§ **Exercise objective**: Only the pictures are to be left out; the listing itself is repeated exactly.

§ **Data extract**:
[Start of Attachment]

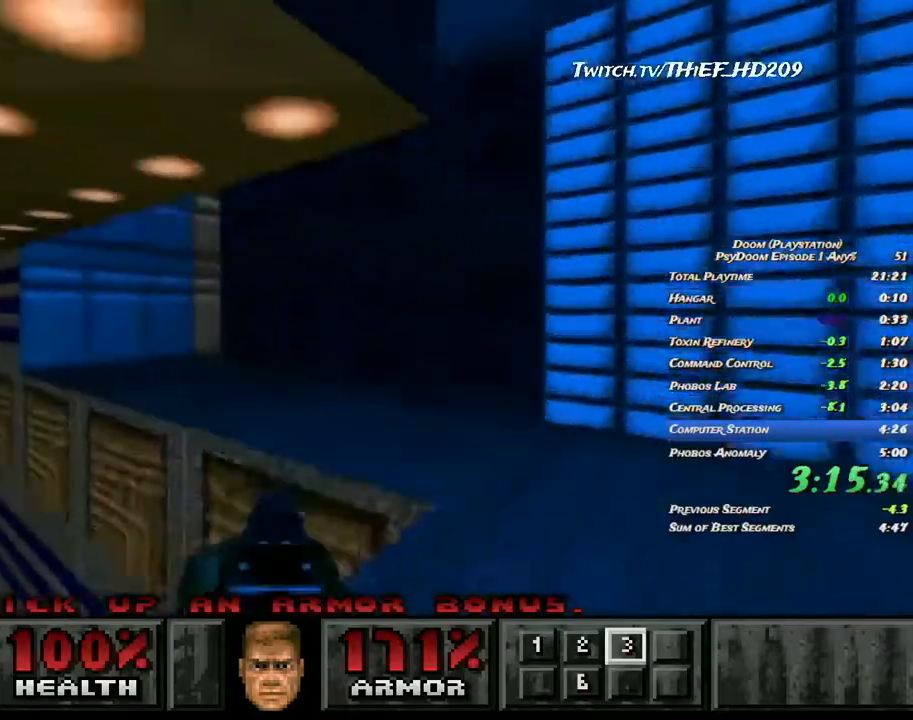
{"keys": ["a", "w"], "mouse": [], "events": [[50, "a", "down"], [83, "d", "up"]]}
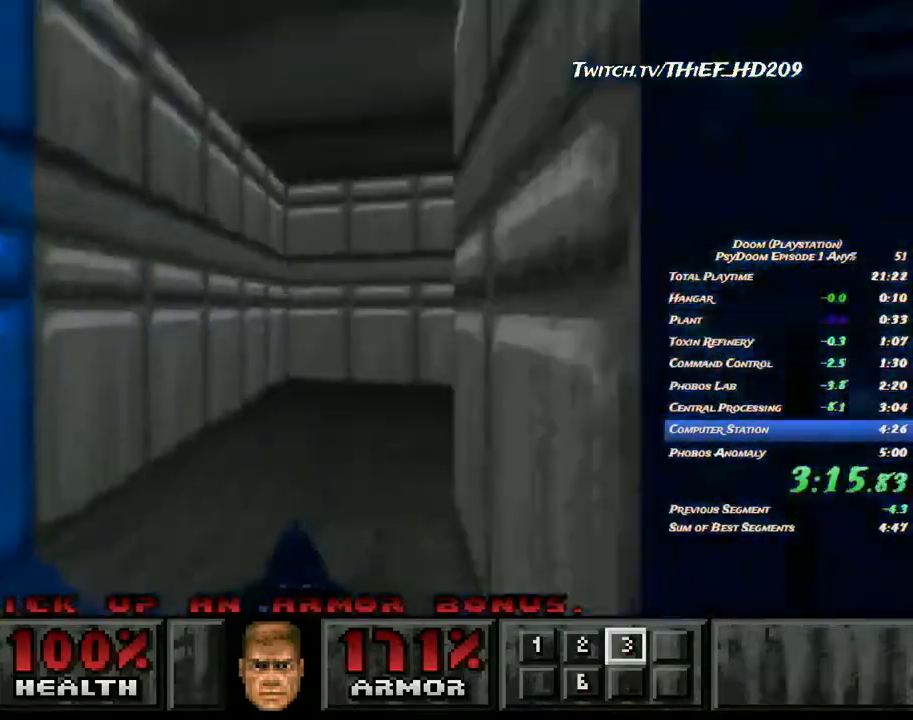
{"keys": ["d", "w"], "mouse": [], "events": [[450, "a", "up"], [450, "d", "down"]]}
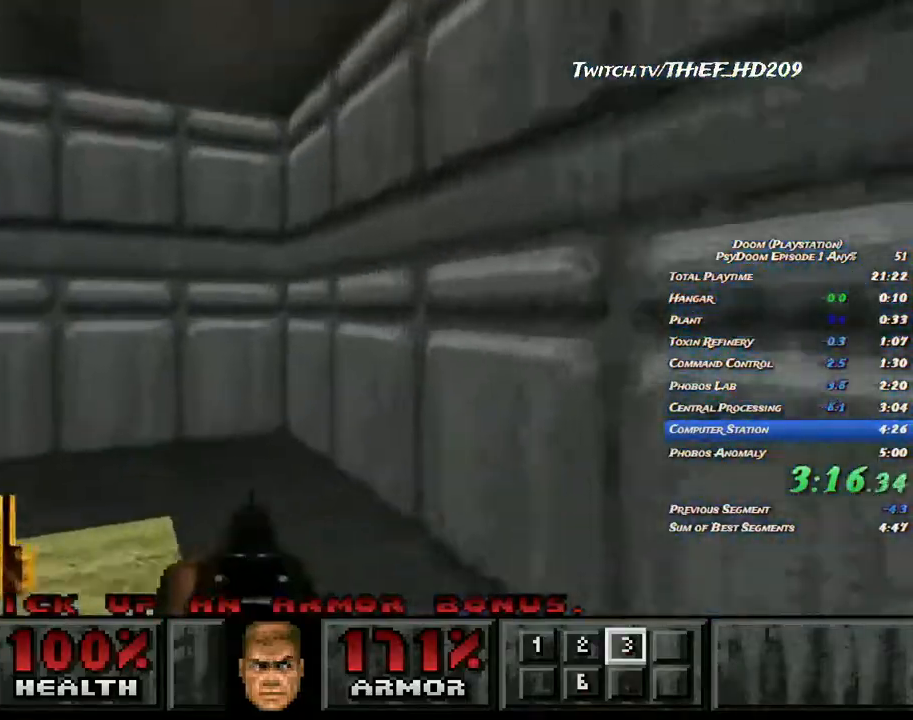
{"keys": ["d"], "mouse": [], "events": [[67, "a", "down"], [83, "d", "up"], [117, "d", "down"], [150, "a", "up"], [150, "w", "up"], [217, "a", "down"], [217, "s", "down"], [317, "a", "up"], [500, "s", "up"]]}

[End of Attachment]

§ **Result of this task**:
{"keys": ["a", "w"], "mouse": [], "events": [[50, "a", "down"], [83, "d", "up"]]}
{"keys": ["d", "w"], "mouse": [], "events": [[450, "a", "up"], [450, "d", "down"]]}
{"keys": ["d"], "mouse": [], "events": [[67, "a", "down"], [83, "d", "up"], [117, "d", "down"], [150, "a", "up"], [150, "w", "up"], [217, "a", "down"], [217, "s", "down"], [317, "a", "up"], [500, "s", "up"]]}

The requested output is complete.